BEGIN
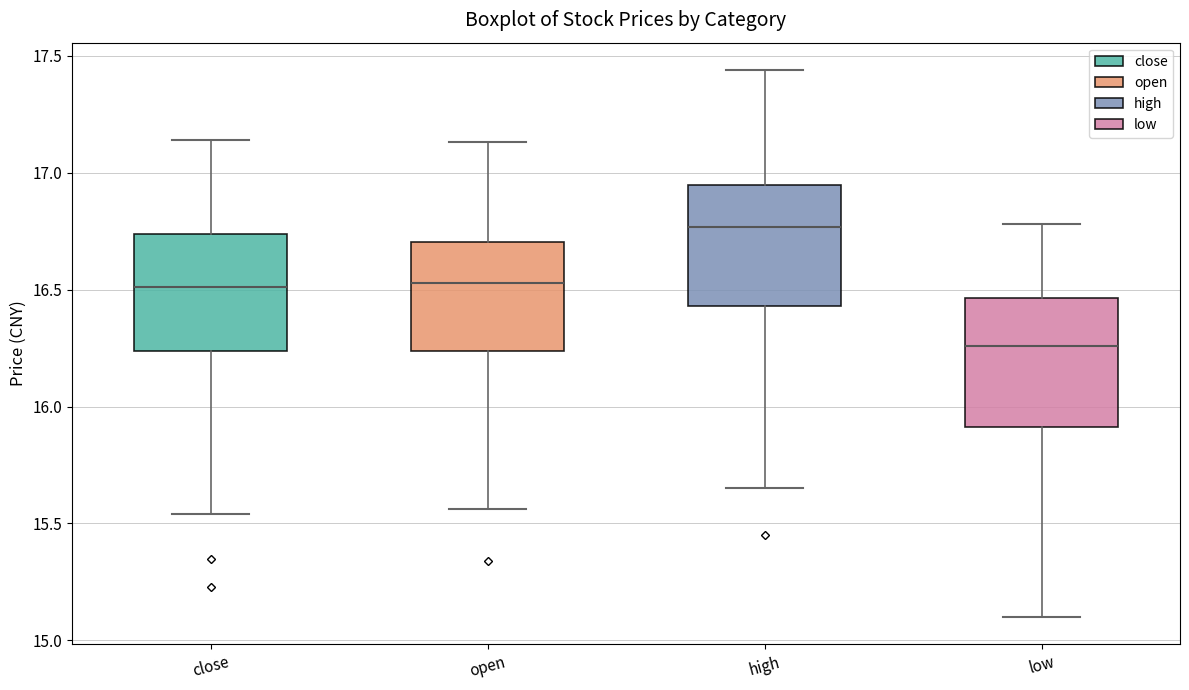

Reading left to right, read every box against the y-axis: the position of its median line, the range the box covers, and the ends of its whiskers. The values are not printed on the chart, so give them approximately, as read against the axis.

close: median 16.50, box 16.25 to 16.75, whiskers 15.55 to 17.15
open: median 16.55, box 16.25 to 16.70, whiskers 15.55 to 17.15
high: median 16.75, box 16.45 to 16.95, whiskers 15.65 to 17.45
low: median 16.25, box 15.90 to 16.45, whiskers 15.10 to 16.80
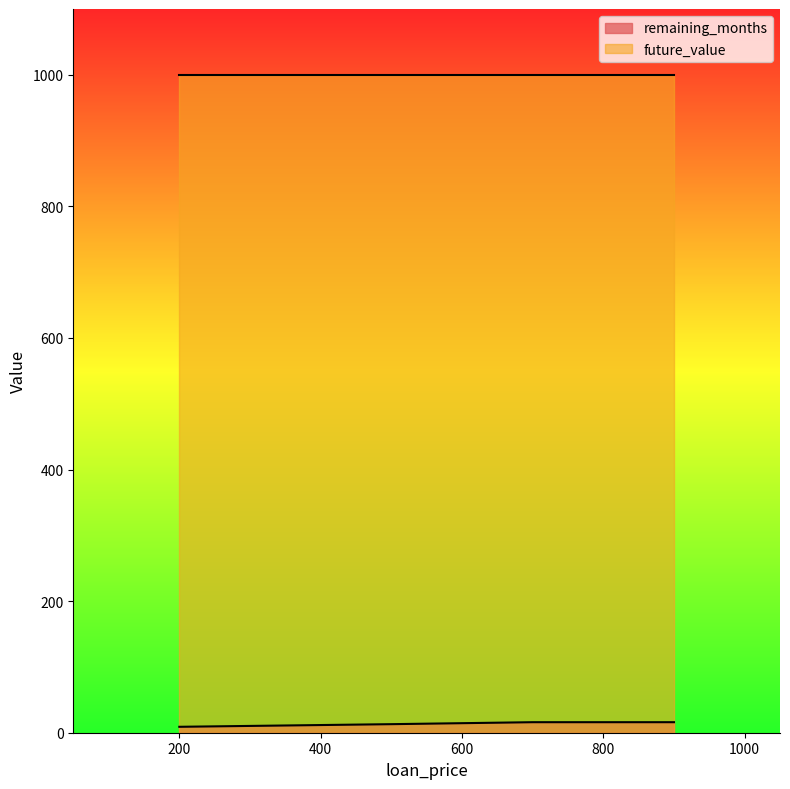

What is the value of the 3rd point from the left?

16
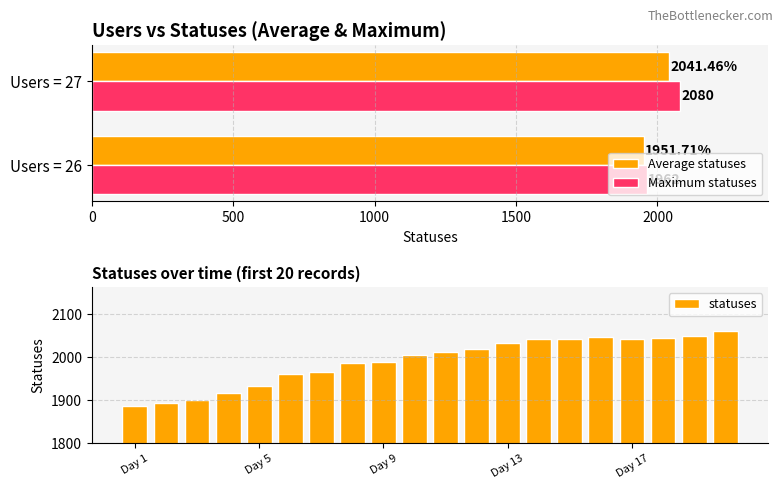

What is the value of the 8th bar from the left?

1986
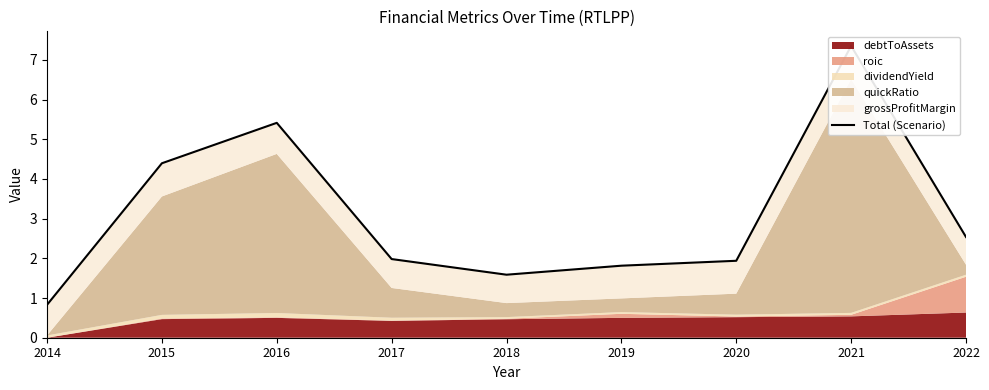

The value at 2022 is 1.3. True or false?

False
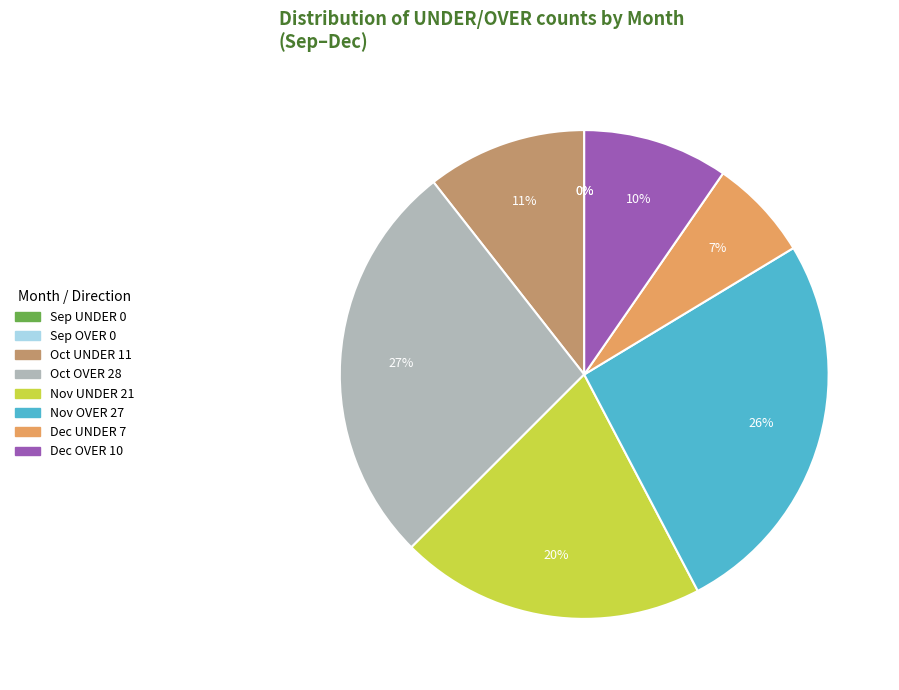

Does December OVER represent more than half of the total?

No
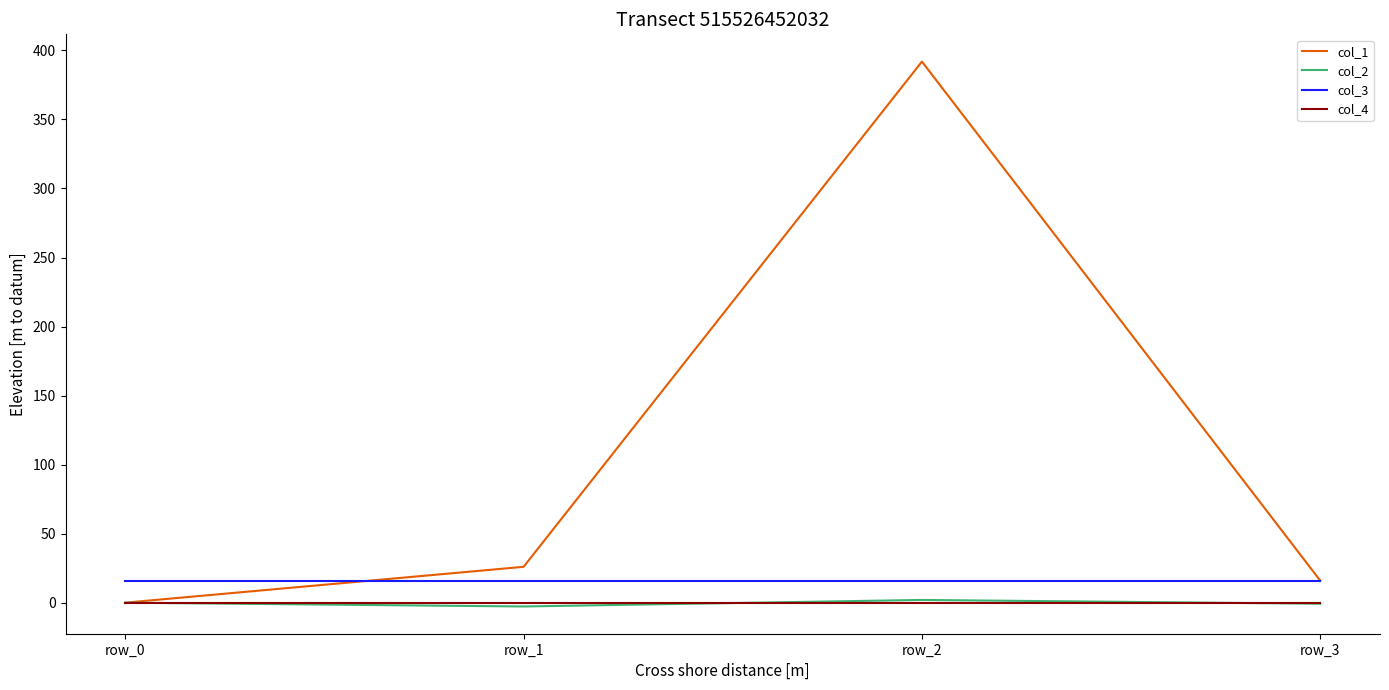

The col_2 series shows 2.0 at row_2. True or false?

True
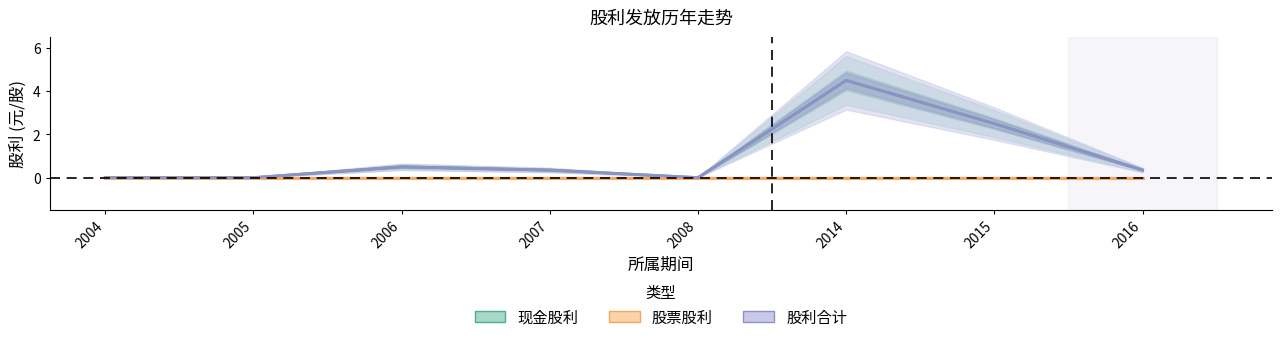

In 股利合计, how many points are higher than both neighbors (excluding endpoints)?

2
END
Description of the task:
Copy out in full every line in the items above that contains the word "median".

Answer to the exercise:
Reading left to right, read every box against the y-axis: the position of its median line, the range the box covers, and the ends of its whiskers. The values are not printed on the chart, so give them approximately, as read against the axis.
close: median 16.50, box 16.25 to 16.75, whiskers 15.55 to 17.15
open: median 16.55, box 16.25 to 16.70, whiskers 15.55 to 17.15
high: median 16.75, box 16.45 to 16.95, whiskers 15.65 to 17.45
low: median 16.25, box 15.90 to 16.45, whiskers 15.10 to 16.80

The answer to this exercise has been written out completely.